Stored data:
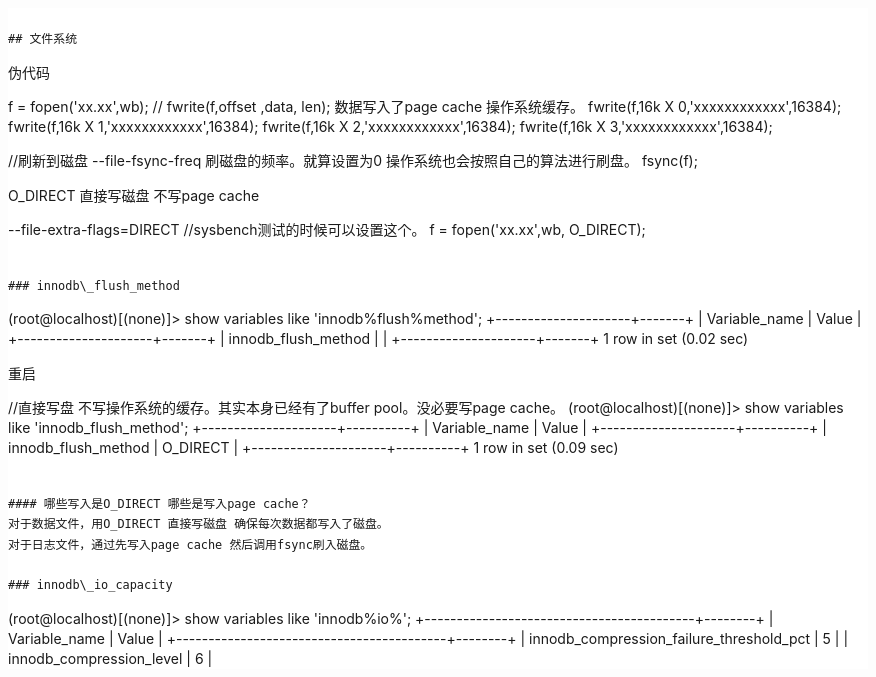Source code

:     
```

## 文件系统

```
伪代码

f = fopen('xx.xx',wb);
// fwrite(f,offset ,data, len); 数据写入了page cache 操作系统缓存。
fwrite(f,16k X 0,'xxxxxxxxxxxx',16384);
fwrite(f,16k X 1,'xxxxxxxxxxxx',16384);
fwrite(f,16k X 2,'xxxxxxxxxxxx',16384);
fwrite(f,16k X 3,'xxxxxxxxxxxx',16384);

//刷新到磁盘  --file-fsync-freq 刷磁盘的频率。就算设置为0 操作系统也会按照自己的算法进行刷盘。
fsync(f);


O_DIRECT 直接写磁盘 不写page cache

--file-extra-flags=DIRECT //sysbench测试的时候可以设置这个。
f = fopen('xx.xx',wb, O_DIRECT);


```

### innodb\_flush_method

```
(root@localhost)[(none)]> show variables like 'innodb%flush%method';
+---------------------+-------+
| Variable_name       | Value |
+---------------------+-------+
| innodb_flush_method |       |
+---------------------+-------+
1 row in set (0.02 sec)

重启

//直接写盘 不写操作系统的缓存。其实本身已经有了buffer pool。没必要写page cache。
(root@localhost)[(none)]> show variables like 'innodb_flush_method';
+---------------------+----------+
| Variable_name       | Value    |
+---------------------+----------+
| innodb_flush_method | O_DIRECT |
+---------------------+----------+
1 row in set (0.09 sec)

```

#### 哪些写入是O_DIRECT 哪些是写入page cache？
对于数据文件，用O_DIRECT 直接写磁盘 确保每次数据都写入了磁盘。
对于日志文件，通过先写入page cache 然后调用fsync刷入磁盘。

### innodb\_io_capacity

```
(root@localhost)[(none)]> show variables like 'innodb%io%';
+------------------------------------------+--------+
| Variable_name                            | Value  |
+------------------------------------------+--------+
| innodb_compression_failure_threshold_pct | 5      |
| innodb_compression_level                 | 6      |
==
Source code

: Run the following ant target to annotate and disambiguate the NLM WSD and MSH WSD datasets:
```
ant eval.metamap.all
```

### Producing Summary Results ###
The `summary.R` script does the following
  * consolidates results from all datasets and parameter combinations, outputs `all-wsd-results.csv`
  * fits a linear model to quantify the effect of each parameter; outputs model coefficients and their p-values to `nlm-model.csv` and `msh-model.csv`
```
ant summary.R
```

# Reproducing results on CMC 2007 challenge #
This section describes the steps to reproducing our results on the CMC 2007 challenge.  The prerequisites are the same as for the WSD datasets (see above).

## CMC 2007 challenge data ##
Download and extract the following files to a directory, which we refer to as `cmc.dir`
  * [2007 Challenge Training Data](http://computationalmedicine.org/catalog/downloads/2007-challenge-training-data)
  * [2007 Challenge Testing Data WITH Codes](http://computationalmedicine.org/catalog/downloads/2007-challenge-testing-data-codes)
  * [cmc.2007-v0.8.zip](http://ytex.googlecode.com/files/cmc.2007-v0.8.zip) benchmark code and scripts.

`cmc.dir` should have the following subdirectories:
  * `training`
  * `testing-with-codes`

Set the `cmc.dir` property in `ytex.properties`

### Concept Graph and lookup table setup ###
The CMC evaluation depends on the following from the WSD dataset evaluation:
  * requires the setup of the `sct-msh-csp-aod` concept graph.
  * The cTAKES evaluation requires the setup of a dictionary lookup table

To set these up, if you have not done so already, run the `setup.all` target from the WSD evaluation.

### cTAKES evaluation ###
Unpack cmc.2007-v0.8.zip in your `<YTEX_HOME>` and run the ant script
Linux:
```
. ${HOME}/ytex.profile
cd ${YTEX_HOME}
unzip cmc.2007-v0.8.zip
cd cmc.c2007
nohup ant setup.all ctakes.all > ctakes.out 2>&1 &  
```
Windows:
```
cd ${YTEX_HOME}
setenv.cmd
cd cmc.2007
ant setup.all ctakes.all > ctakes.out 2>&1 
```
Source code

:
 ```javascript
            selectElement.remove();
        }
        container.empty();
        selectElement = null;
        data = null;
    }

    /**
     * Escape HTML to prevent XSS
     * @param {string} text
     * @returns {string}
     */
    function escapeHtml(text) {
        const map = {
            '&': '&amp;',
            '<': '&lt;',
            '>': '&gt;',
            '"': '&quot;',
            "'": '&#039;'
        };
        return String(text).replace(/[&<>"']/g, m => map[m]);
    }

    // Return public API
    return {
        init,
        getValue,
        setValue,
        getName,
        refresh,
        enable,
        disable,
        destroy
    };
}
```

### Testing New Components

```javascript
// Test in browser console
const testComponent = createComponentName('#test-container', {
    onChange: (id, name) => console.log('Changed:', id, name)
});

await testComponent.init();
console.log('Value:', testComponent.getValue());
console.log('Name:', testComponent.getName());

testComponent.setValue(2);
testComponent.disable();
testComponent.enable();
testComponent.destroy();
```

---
--
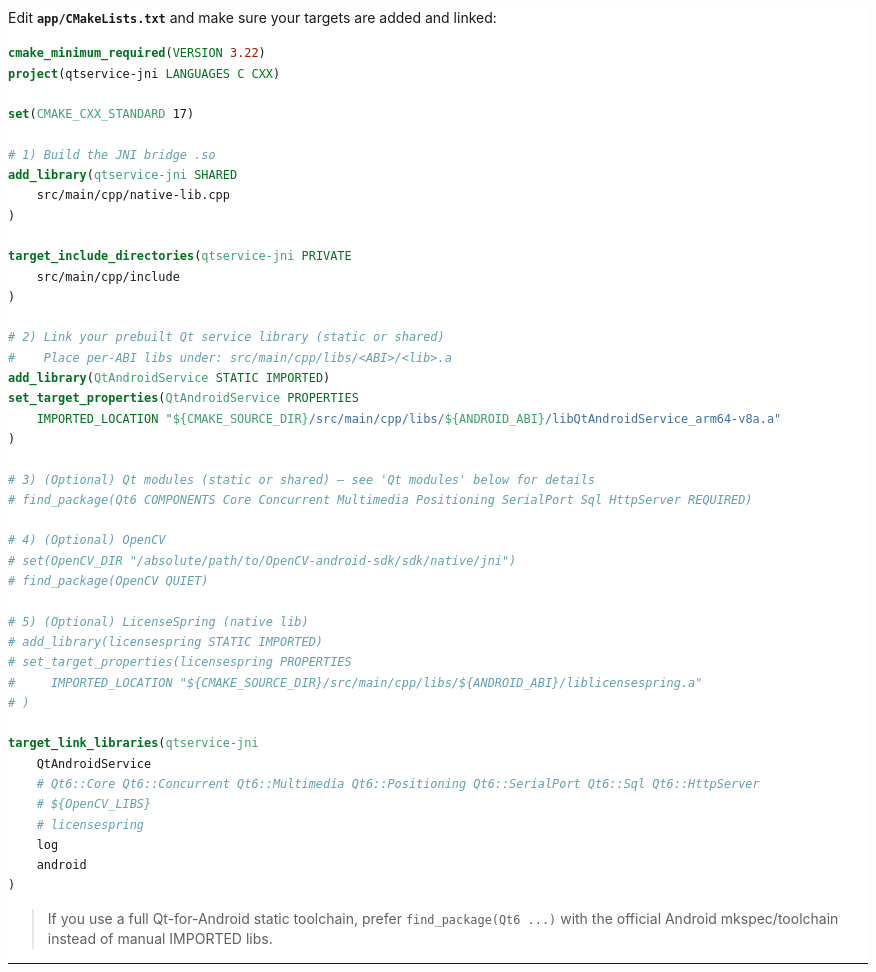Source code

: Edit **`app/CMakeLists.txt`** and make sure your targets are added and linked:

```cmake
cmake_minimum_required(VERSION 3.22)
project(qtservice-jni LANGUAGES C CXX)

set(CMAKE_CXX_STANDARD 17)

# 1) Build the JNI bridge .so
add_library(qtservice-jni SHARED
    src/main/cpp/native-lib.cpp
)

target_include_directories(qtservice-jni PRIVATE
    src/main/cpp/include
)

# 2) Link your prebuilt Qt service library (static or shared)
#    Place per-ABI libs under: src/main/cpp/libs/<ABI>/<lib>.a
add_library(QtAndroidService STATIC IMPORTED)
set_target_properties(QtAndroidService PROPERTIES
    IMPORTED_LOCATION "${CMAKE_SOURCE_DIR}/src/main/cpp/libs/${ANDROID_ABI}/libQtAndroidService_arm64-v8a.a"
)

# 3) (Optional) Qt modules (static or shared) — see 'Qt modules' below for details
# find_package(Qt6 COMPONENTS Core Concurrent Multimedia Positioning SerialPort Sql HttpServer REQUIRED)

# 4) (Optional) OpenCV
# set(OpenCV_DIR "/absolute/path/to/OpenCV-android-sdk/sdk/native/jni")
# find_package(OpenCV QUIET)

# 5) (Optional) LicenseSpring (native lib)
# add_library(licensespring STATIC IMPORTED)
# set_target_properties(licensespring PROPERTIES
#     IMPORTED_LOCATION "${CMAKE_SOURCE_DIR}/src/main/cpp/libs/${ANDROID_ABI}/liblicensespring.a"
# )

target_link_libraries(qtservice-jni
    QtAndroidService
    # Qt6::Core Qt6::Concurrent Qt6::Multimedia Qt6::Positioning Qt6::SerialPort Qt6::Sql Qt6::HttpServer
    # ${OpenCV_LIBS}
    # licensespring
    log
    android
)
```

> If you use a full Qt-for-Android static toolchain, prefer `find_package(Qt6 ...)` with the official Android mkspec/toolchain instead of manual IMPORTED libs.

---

To do:
Filter the entries down to the lines that include the string "Optional".

Solved exercise:
# 3) (Optional) Qt modules (static or shared) — see 'Qt modules' below for details
# 4) (Optional) OpenCV
# 5) (Optional) LicenseSpring (native lib)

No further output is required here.